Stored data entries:
____

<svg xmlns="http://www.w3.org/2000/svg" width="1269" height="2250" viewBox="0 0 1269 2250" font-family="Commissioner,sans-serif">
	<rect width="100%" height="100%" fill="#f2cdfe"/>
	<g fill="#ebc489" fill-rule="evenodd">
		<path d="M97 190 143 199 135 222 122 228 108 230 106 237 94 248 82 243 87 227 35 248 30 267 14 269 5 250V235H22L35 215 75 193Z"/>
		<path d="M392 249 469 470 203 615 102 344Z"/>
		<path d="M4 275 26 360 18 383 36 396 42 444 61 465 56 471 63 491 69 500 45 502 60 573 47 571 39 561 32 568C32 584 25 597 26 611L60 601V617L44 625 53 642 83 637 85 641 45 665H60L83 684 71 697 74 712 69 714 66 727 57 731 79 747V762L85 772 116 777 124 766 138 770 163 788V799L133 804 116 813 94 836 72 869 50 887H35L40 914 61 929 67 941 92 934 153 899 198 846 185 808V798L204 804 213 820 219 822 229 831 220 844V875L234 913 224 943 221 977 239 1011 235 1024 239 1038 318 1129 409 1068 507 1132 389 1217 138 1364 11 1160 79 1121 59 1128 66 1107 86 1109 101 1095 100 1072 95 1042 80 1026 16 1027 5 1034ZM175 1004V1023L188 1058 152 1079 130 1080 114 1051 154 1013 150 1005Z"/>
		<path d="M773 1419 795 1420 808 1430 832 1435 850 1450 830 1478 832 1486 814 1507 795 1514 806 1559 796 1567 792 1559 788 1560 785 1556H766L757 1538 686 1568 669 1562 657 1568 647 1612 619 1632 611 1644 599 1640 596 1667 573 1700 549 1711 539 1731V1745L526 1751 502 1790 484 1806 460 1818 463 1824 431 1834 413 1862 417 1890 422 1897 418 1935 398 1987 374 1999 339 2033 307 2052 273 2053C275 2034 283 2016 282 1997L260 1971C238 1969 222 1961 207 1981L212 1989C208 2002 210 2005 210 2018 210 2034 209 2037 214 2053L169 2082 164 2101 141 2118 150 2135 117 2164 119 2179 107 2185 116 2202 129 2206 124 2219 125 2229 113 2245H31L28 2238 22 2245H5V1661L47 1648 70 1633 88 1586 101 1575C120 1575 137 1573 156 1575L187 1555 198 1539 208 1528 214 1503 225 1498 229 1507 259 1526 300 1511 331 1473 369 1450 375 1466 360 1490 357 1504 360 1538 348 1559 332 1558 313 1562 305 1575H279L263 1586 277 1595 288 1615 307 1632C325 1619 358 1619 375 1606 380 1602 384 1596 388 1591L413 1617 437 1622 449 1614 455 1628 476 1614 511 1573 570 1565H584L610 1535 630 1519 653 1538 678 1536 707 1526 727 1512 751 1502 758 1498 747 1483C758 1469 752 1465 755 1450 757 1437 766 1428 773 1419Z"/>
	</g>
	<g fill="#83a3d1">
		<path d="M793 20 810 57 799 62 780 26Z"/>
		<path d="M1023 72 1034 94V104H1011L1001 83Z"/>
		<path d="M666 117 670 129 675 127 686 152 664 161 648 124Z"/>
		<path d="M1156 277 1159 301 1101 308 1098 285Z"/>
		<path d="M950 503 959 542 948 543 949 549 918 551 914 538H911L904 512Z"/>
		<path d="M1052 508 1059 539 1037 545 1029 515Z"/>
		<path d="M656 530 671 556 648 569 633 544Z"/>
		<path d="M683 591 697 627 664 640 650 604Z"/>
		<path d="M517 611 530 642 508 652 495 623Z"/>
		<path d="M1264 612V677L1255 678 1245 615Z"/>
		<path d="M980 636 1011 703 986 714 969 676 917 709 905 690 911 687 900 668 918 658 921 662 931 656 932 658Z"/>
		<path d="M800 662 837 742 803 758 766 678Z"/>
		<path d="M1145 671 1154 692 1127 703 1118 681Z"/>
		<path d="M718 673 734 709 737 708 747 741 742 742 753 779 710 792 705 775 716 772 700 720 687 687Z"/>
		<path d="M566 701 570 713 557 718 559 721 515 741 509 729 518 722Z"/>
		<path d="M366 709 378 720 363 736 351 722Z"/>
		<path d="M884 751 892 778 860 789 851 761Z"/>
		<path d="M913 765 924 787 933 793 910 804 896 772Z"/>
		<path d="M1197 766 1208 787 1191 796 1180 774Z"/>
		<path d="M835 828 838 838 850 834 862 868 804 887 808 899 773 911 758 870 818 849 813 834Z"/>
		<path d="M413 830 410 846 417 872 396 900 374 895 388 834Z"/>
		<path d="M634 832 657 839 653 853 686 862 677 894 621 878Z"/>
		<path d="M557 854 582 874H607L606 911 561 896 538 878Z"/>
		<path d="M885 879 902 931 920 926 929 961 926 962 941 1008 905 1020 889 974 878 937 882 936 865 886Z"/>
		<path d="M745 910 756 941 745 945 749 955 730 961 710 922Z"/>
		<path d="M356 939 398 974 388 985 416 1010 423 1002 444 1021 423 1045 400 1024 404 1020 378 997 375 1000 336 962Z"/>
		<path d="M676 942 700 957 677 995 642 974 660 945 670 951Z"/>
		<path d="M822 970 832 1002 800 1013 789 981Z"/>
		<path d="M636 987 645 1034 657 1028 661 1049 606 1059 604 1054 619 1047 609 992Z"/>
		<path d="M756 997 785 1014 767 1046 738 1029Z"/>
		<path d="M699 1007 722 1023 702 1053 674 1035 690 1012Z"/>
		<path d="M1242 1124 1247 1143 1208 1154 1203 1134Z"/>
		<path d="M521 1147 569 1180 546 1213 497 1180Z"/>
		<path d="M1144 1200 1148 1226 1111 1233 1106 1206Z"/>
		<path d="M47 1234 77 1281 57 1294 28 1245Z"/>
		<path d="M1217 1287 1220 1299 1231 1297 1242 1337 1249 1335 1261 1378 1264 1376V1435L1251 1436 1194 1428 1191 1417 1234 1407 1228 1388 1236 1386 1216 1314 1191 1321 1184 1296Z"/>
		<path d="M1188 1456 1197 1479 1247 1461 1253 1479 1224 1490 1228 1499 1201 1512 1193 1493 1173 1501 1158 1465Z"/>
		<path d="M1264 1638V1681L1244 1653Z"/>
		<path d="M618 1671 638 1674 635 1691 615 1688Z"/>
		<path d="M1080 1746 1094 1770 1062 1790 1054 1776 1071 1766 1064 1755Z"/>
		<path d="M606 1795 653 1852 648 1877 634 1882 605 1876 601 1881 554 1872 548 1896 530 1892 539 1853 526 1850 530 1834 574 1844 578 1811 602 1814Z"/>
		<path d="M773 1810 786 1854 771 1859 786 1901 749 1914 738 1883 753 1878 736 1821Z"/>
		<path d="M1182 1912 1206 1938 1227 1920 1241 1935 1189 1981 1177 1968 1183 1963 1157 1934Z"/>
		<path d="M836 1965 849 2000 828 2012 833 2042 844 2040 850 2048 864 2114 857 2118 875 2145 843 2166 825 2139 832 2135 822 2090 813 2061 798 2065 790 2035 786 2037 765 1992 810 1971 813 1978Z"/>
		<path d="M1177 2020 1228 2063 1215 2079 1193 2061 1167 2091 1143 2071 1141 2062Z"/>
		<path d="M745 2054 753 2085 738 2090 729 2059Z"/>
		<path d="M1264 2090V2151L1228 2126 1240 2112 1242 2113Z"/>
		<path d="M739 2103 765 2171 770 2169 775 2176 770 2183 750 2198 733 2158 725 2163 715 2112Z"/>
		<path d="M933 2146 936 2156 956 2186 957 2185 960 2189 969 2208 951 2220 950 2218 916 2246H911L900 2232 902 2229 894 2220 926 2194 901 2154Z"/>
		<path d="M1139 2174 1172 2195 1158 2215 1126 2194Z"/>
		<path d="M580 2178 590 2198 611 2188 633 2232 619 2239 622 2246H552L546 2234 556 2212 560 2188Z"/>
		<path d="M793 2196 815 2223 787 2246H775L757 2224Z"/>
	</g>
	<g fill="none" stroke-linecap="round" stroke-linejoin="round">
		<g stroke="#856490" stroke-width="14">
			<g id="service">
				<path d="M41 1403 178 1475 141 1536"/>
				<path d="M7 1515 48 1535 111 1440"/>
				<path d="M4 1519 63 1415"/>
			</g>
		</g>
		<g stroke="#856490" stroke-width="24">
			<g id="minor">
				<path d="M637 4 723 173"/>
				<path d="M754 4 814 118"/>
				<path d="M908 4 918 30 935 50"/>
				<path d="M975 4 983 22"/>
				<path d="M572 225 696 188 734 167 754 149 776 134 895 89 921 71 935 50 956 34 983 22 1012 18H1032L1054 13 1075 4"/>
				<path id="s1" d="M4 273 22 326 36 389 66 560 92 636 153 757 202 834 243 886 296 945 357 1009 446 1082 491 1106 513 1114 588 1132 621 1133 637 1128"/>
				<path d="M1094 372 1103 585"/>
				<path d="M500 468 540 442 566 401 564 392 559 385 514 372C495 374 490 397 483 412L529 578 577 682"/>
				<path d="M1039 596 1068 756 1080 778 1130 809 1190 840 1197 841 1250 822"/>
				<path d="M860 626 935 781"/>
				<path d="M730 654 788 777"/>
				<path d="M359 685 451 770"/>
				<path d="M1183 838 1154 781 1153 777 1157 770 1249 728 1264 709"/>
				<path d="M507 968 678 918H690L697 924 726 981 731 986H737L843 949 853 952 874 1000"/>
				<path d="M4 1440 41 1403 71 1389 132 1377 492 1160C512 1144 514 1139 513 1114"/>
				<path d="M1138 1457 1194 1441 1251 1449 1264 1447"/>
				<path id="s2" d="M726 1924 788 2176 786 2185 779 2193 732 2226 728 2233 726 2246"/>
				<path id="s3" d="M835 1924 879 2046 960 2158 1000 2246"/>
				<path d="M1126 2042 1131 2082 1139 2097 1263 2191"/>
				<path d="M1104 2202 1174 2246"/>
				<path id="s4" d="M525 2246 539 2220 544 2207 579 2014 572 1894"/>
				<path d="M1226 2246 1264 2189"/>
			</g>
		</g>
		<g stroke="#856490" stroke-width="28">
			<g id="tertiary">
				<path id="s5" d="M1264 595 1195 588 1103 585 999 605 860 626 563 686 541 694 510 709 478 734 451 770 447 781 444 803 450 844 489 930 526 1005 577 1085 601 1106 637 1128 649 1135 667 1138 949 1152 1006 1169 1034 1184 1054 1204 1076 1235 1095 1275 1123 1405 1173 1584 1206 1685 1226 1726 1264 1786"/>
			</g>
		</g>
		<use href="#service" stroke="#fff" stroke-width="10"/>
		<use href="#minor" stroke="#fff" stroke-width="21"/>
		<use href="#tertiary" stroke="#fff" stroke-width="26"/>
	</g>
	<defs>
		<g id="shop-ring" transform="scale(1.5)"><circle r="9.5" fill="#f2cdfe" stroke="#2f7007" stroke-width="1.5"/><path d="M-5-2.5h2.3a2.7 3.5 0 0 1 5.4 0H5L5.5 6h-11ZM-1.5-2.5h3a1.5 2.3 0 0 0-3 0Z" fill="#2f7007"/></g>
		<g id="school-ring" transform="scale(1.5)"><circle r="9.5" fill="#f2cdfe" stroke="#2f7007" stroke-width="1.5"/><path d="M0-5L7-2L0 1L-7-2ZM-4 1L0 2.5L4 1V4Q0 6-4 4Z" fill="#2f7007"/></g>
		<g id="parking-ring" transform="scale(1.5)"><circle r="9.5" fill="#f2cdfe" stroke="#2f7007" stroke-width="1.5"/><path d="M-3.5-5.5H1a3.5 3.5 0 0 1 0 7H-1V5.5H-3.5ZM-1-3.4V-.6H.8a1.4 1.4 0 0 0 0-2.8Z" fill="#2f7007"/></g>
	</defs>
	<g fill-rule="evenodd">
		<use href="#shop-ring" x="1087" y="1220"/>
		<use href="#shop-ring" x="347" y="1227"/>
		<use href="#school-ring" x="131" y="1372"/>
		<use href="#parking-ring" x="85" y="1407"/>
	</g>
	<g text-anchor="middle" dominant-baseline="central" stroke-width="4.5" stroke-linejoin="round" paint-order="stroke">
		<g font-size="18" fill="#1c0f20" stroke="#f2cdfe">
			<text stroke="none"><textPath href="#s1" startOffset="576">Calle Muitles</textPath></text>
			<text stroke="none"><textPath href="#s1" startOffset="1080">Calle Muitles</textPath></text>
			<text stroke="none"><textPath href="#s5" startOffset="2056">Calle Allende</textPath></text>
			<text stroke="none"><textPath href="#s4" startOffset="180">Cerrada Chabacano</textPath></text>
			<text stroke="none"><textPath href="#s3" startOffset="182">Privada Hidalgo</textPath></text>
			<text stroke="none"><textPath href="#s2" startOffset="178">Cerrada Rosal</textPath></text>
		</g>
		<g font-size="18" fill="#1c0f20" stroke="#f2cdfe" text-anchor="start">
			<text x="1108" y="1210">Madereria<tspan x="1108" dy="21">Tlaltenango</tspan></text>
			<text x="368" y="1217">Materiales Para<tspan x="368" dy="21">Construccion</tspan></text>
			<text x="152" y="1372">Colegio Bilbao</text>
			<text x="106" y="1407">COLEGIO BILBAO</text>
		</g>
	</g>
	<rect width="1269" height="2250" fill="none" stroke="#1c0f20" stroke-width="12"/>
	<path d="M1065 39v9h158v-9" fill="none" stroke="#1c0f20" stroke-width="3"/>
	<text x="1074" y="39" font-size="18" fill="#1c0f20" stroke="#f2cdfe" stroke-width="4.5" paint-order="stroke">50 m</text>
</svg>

____

» YOUR GOAL
The lines you return should be those above that contain the word "round", every one of them.

» OUTPUT OF THE EXERCISE
	<g fill="none" stroke-linecap="round" stroke-linejoin="round">
	<g text-anchor="middle" dominant-baseline="central" stroke-width="4.5" stroke-linejoin="round" paint-order="stroke">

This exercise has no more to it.